**Exercise goal:** Could you print exactly the lines of the listing below, starting at the line that has "если перевозчик исключён" and ending at the line that has "Niet de fijnste optie, wel de beste. Houtworm", and only those lines?

**Records shown:**

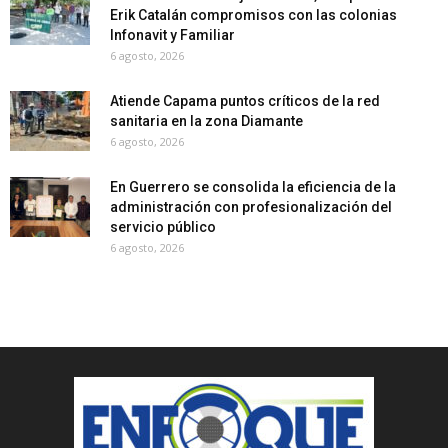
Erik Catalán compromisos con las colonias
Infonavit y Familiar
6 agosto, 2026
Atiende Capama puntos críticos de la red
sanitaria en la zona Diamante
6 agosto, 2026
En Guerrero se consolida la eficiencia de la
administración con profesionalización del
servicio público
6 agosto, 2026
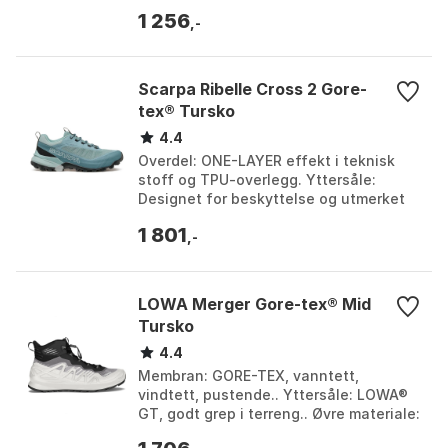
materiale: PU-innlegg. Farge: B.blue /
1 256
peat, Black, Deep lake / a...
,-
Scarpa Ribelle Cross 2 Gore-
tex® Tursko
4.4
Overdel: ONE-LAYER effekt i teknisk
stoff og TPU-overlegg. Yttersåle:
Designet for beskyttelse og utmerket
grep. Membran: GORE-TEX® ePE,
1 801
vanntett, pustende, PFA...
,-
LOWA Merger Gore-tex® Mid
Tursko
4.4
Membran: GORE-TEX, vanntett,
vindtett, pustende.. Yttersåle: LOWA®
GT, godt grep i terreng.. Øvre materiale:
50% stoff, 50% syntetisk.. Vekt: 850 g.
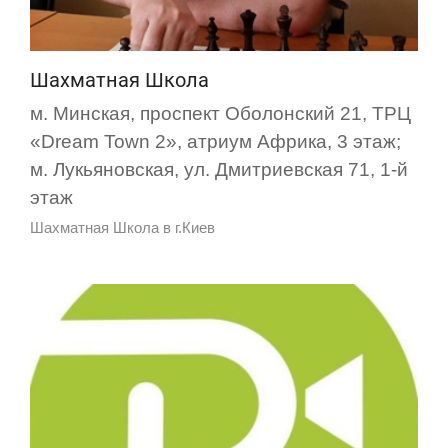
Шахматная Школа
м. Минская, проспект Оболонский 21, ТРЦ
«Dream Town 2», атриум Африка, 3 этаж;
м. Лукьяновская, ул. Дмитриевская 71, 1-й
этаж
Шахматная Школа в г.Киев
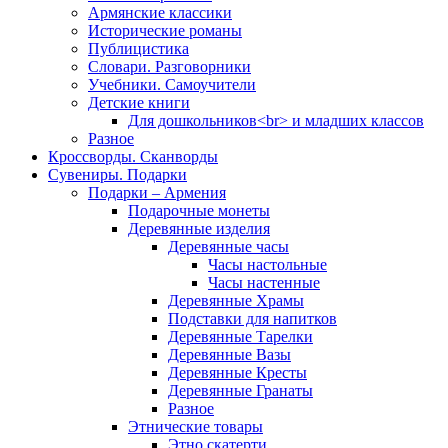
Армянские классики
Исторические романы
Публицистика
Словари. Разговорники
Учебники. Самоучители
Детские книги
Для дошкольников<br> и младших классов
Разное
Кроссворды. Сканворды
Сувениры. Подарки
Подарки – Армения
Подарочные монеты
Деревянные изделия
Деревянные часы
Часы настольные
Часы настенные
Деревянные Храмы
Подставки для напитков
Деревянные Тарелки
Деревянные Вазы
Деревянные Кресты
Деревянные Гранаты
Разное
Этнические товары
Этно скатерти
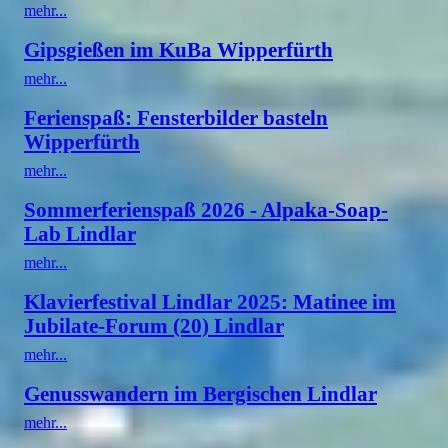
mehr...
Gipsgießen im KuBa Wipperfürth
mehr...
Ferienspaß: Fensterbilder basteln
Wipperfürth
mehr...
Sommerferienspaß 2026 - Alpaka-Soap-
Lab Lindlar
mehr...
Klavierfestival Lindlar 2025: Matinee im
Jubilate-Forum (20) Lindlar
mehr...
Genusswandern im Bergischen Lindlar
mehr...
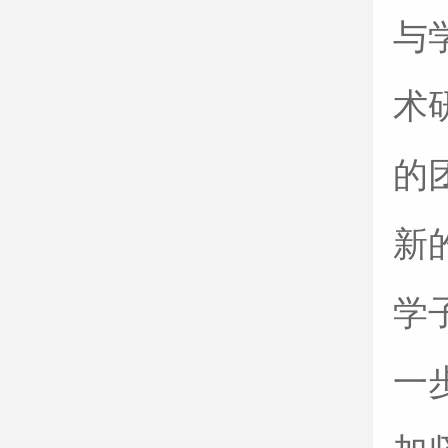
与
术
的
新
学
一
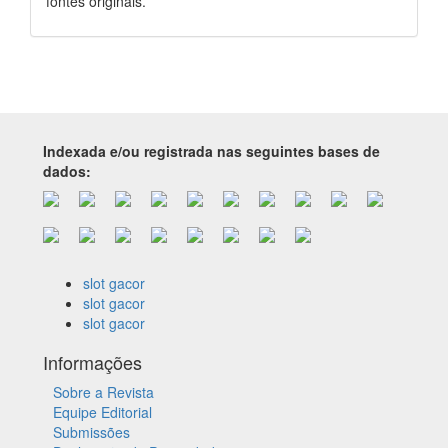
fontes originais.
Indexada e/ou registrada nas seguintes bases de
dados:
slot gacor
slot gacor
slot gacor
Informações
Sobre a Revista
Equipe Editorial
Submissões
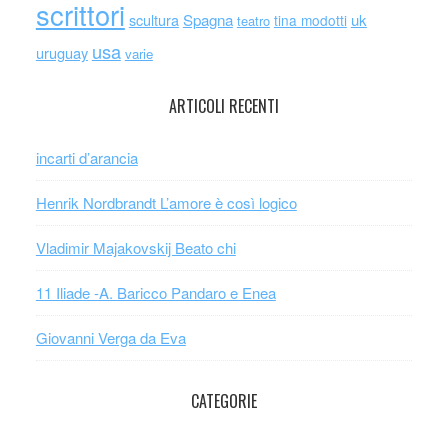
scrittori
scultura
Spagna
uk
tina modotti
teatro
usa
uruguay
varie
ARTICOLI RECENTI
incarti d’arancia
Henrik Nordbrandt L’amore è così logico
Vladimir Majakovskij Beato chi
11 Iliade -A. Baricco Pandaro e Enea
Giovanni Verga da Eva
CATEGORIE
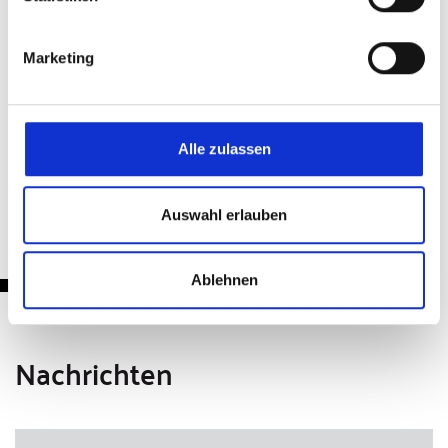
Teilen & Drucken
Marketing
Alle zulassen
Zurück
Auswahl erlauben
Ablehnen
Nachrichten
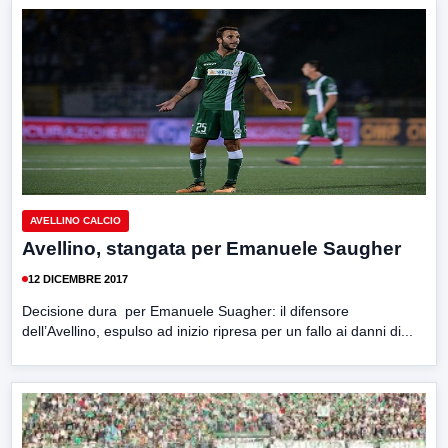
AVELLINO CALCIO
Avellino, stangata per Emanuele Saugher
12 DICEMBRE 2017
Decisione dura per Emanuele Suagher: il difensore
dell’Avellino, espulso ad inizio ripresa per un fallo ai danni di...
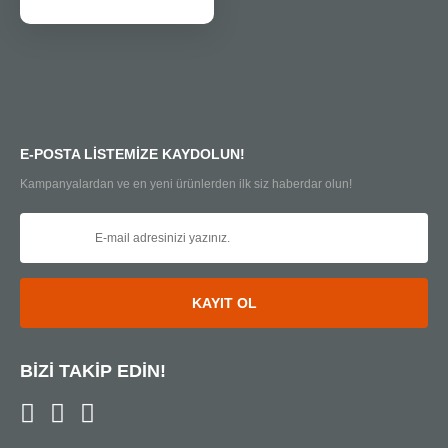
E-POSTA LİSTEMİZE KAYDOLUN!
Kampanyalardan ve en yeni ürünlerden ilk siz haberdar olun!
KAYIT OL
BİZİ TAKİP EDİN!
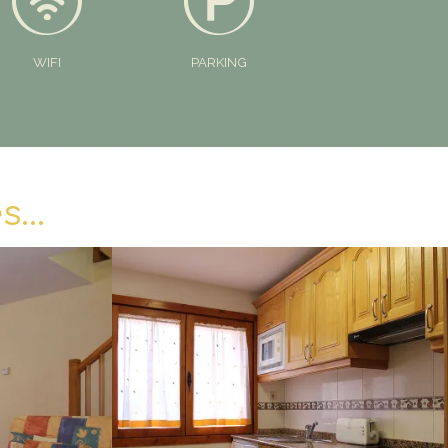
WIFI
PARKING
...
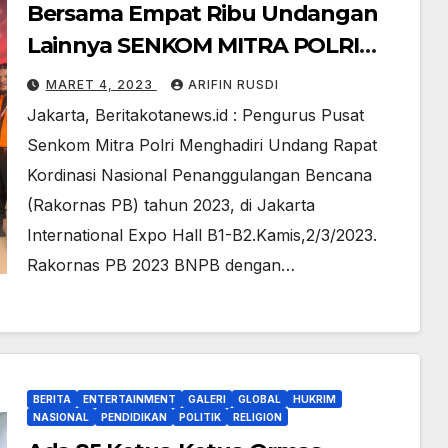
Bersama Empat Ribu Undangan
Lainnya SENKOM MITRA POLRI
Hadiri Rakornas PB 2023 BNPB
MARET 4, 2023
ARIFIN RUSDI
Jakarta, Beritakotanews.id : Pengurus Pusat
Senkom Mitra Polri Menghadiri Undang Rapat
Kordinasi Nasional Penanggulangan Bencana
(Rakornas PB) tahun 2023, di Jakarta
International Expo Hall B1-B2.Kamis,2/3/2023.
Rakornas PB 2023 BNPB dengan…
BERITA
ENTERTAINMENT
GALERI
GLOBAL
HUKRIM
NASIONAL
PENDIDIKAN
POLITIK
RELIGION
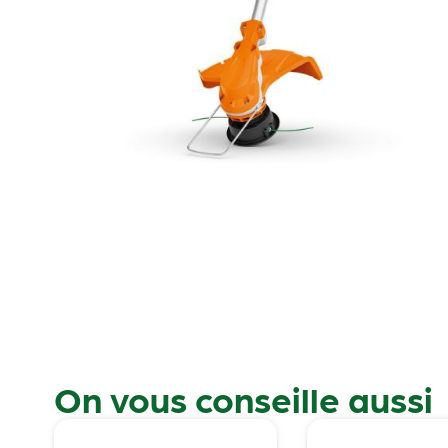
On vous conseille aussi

--

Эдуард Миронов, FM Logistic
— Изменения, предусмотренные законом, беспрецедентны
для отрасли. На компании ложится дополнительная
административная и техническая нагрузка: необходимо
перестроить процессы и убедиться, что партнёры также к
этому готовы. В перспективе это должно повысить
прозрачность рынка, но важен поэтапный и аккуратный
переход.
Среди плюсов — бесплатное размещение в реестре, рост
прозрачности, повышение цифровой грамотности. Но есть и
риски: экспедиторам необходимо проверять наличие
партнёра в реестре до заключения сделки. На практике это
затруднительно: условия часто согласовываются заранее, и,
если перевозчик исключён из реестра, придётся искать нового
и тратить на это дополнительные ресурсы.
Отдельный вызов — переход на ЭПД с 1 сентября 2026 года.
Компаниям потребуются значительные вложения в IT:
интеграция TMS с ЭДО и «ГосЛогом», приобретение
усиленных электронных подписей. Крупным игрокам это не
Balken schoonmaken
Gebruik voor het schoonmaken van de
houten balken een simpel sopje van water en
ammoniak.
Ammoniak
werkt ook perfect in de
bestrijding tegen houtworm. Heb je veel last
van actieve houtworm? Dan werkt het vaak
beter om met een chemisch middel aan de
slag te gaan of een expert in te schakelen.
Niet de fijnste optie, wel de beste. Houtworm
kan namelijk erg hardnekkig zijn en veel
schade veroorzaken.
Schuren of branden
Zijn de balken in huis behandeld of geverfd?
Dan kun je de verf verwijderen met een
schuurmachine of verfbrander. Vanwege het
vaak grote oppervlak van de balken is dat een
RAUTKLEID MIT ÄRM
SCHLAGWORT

...

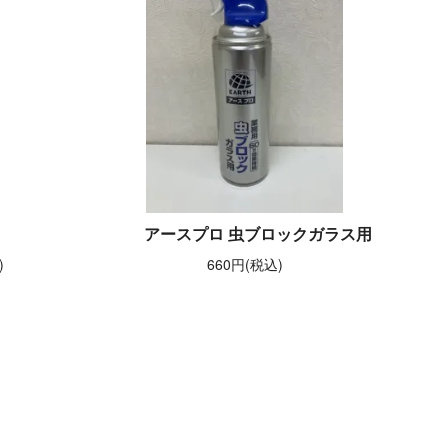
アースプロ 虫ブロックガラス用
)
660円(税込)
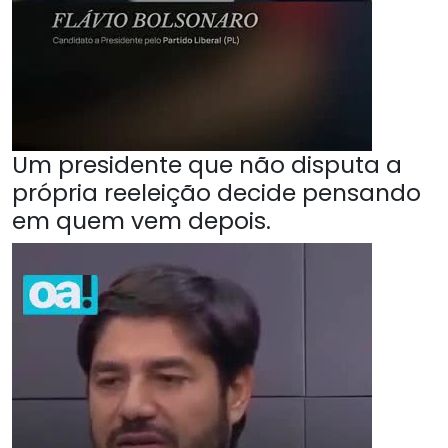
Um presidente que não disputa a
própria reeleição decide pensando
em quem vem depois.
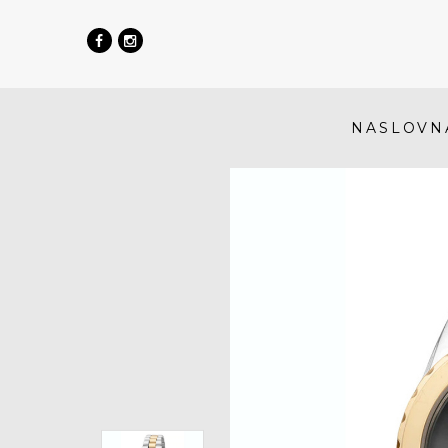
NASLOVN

**Response for this exercise:**
если перевозчик исключён из реестра, придётся искать нового
и тратить на это дополнительные ресурсы.
Отдельный вызов — переход на ЭПД с 1 сентября 2026 года.
Компаниям потребуются значительные вложения в IT:
интеграция TMS с ЭДО и «ГосЛогом», приобретение
усиленных электронных подписей. Крупным игрокам это не
Balken schoonmaken
Gebruik voor het schoonmaken van de
houten balken een simpel sopje van water en
ammoniak.
Ammoniak
werkt ook perfect in de
bestrijding tegen houtworm. Heb je veel last
van actieve houtworm? Dan werkt het vaak
beter om met een chemisch middel aan de
slag te gaan of een expert in te schakelen.
Niet de fijnste optie, wel de beste. Houtworm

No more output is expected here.